DIRECTIONS FOR THIS TASK - The required answer is an exact copy of the records below, without pictures.

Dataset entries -
**********

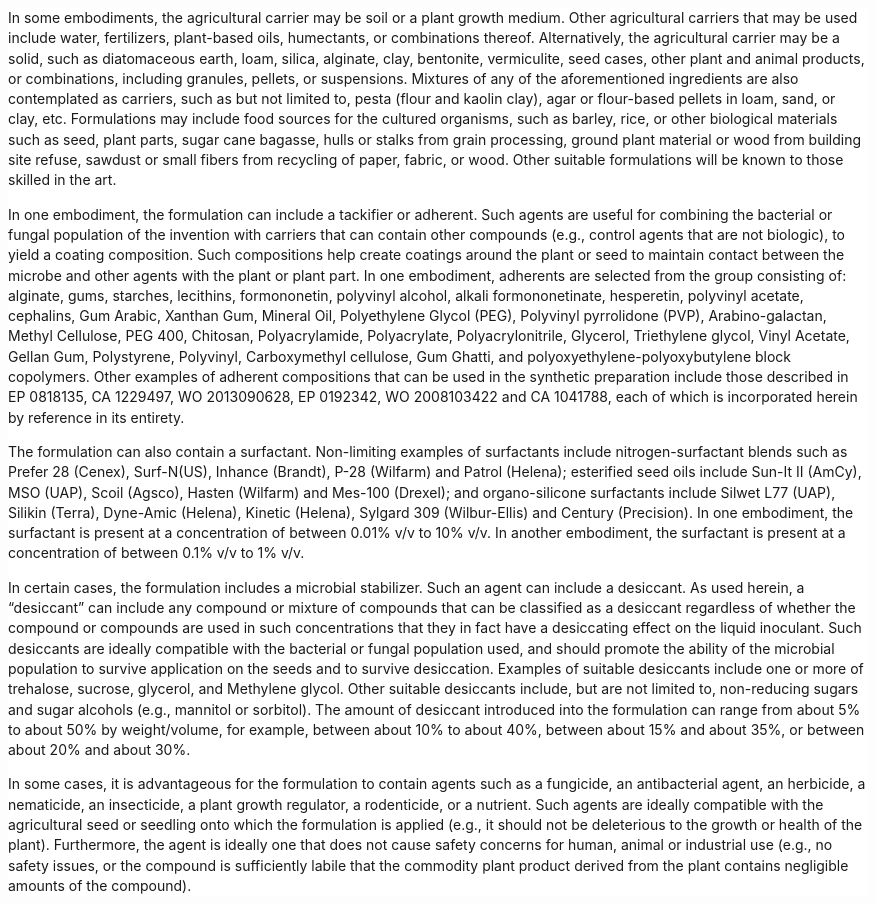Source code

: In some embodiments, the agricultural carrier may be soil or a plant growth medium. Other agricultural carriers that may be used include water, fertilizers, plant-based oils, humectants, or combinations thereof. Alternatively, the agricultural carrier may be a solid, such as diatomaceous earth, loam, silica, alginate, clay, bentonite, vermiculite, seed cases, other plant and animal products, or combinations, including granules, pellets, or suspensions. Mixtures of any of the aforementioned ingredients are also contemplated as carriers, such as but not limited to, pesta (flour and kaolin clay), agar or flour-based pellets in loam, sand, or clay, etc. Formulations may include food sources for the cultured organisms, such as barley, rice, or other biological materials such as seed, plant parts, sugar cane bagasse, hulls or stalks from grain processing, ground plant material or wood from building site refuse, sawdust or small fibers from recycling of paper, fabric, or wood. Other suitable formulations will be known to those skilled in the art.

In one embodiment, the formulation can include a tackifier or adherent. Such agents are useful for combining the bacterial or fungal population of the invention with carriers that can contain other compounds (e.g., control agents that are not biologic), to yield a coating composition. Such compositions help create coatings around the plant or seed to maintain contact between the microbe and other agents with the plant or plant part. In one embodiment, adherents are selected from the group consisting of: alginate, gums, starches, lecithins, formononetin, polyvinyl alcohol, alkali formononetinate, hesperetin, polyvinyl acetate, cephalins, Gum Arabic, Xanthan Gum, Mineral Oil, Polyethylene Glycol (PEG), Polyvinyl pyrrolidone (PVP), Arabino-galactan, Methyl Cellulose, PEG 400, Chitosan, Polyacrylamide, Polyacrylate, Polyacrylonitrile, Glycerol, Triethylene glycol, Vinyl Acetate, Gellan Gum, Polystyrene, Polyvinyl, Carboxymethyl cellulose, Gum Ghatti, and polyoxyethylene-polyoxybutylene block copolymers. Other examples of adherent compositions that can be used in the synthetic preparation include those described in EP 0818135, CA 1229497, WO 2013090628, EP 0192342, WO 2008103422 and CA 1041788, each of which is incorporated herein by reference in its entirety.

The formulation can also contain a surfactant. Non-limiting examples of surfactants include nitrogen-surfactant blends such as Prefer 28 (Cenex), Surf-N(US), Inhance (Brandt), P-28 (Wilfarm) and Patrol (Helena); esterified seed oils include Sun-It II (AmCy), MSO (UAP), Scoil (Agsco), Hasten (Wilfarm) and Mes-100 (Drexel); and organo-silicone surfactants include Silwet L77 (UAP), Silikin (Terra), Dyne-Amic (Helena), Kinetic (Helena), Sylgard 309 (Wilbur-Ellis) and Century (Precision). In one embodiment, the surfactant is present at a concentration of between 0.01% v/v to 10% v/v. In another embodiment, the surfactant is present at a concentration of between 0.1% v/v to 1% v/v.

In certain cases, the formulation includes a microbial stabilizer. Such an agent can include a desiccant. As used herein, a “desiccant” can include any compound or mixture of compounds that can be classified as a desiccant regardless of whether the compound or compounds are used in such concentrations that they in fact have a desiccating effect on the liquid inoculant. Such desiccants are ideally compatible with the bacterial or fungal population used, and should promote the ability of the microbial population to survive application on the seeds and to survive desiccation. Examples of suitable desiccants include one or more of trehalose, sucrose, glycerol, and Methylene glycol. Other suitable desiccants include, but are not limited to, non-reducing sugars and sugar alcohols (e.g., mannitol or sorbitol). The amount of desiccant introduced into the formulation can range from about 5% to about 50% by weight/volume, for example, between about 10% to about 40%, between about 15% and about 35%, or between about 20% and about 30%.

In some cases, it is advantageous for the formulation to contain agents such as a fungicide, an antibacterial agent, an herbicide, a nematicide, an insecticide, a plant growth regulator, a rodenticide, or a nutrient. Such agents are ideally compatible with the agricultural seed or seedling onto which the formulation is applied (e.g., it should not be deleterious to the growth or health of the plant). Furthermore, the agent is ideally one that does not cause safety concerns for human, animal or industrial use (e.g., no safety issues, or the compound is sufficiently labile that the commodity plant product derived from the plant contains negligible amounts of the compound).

**********

SOLUTION TO THIS PROBLEM -
Source code

: In some embodiments, the agricultural carrier may be soil or a plant growth medium. Other agricultural carriers that may be used include water, fertilizers, plant-based oils, humectants, or combinations thereof. Alternatively, the agricultural carrier may be a solid, such as diatomaceous earth, loam, silica, alginate, clay, bentonite, vermiculite, seed cases, other plant and animal products, or combinations, including granules, pellets, or suspensions. Mixtures of any of the aforementioned ingredients are also contemplated as carriers, such as but not limited to, pesta (flour and kaolin clay), agar or flour-based pellets in loam, sand, or clay, etc. Formulations may include food sources for the cultured organisms, such as barley, rice, or other biological materials such as seed, plant parts, sugar cane bagasse, hulls or stalks from grain processing, ground plant material or wood from building site refuse, sawdust or small fibers from recycling of paper, fabric, or wood. Other suitable formulations will be known to those skilled in the art.

In one embodiment, the formulation can include a tackifier or adherent. Such agents are useful for combining the bacterial or fungal population of the invention with carriers that can contain other compounds (e.g., control agents that are not biologic), to yield a coating composition. Such compositions help create coatings around the plant or seed to maintain contact between the microbe and other agents with the plant or plant part. In one embodiment, adherents are selected from the group consisting of: alginate, gums, starches, lecithins, formononetin, polyvinyl alcohol, alkali formononetinate, hesperetin, polyvinyl acetate, cephalins, Gum Arabic, Xanthan Gum, Mineral Oil, Polyethylene Glycol (PEG), Polyvinyl pyrrolidone (PVP), Arabino-galactan, Methyl Cellulose, PEG 400, Chitosan, Polyacrylamide, Polyacrylate, Polyacrylonitrile, Glycerol, Triethylene glycol, Vinyl Acetate, Gellan Gum, Polystyrene, Polyvinyl, Carboxymethyl cellulose, Gum Ghatti, and polyoxyethylene-polyoxybutylene block copolymers. Other examples of adherent compositions that can be used in the synthetic preparation include those described in EP 0818135, CA 1229497, WO 2013090628, EP 0192342, WO 2008103422 and CA 1041788, each of which is incorporated herein by reference in its entirety.

The formulation can also contain a surfactant. Non-limiting examples of surfactants include nitrogen-surfactant blends such as Prefer 28 (Cenex), Surf-N(US), Inhance (Brandt), P-28 (Wilfarm) and Patrol (Helena); esterified seed oils include Sun-It II (AmCy), MSO (UAP), Scoil (Agsco), Hasten (Wilfarm) and Mes-100 (Drexel); and organo-silicone surfactants include Silwet L77 (UAP), Silikin (Terra), Dyne-Amic (Helena), Kinetic (Helena), Sylgard 309 (Wilbur-Ellis) and Century (Precision). In one embodiment, the surfactant is present at a concentration of between 0.01% v/v to 10% v/v. In another embodiment, the surfactant is present at a concentration of between 0.1% v/v to 1% v/v.

In certain cases, the formulation includes a microbial stabilizer. Such an agent can include a desiccant. As used herein, a “desiccant” can include any compound or mixture of compounds that can be classified as a desiccant regardless of whether the compound or compounds are used in such concentrations that they in fact have a desiccating effect on the liquid inoculant. Such desiccants are ideally compatible with the bacterial or fungal population used, and should promote the ability of the microbial population to survive application on the seeds and to survive desiccation. Examples of suitable desiccants include one or more of trehalose, sucrose, glycerol, and Methylene glycol. Other suitable desiccants include, but are not limited to, non-reducing sugars and sugar alcohols (e.g., mannitol or sorbitol). The amount of desiccant introduced into the formulation can range from about 5% to about 50% by weight/volume, for example, between about 10% to about 40%, between about 15% and about 35%, or between about 20% and about 30%.

In some cases, it is advantageous for the formulation to contain agents such as a fungicide, an antibacterial agent, an herbicide, a nematicide, an insecticide, a plant growth regulator, a rodenticide, or a nutrient. Such agents are ideally compatible with the agricultural seed or seedling onto which the formulation is applied (e.g., it should not be deleterious to the growth or health of the plant). Furthermore, the agent is ideally one that does not cause safety concerns for human, animal or industrial use (e.g., no safety issues, or the compound is sufficiently labile that the commodity plant product derived from the plant contains negligible amounts of the compound).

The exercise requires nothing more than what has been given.